Ascension – A trek to Beinn Ime

The wind was unforgiving. It blew, relentless and ferocious, in violent, icy gusts whose buffets impeded our advance on the soggy slope, bereft as we were of protection from the elements. In those raging outbursts, the sleet, gaining in velocity, lashed out and pelted our exposed faces. Clouds rolled out in the sky with impressive speed and swathes of mist came as quickly as they went, in turn obliterating the scenery.Beinn_Ime_Butterbridge_b&w

The lush grass swayed under the wind like frantic waves in a storm and jagged rocks jutted out incongruously amidst this emerald expanse as if they were wrecks on a wild sea. A stream trickled down from the top, its clear flow of water was so enticing that, were it not for a warning from John, I would have been tempted to drink it.

While everyone seemed to bear the exertion needed for the trek with apparent ease, i stood out, aloof, a straggler, falling behind, with a ragged breath rendered more difficult by the force of the wind, and pain which excruciatingly tore at my limbs; my regular training as a runner doing nothing to alleviate my poor condition. The punishing hike up the steep slope had sapped strength from my ham and knees. And this distinction crushed me with misery and shame. It either urged me to give up and lie down on the soft grass or whipped me to exert myself yet further in desperate but nonetheless futile attempts to reach the others.

At last, when I reached the summit, after having endured renewed onslaught from the wind whose force had grown more ferocious near the end, nearly making me choke, and, for a brief instant, having wandered through the mist, panic-stricken as a lost soul, so far behind the others I had found myself, I wondered whether I had conquered the mountain or the mountain had conquered me. I felt emptied, humbled. Pride, or what was left of it, had deserted me.
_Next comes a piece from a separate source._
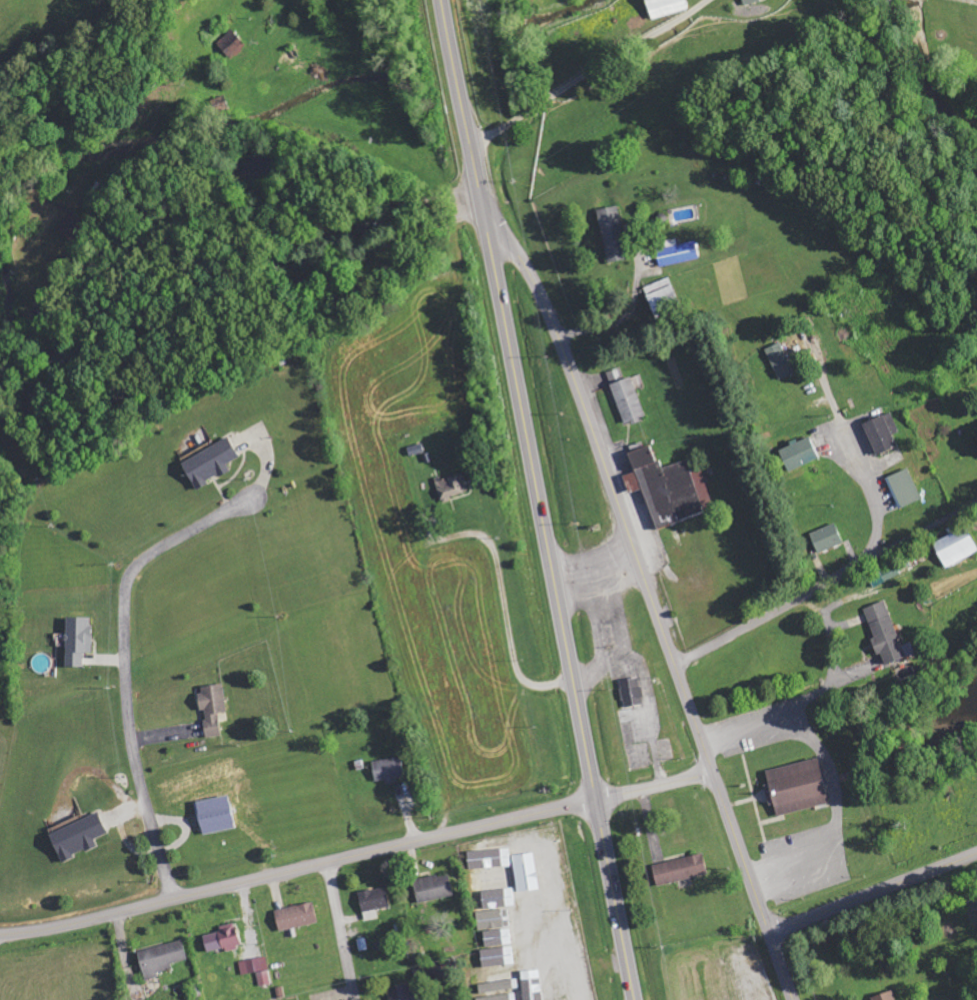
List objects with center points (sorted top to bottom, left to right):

I dropped, exhausted, with a mixture of elation and relief, next to the cairn of stone that marked the top of Beinn Ime. Come what may, I had made it. The mist had closed in again around us. In fact, on one side it became so dense that nothing was in sight. It was as if the promontory upon which we were floated above the void. I remembered being almost mesmerized by that void which cried out for me to leap over. But that moment of staggering madness passed. It was time for  the long descent back to the cars.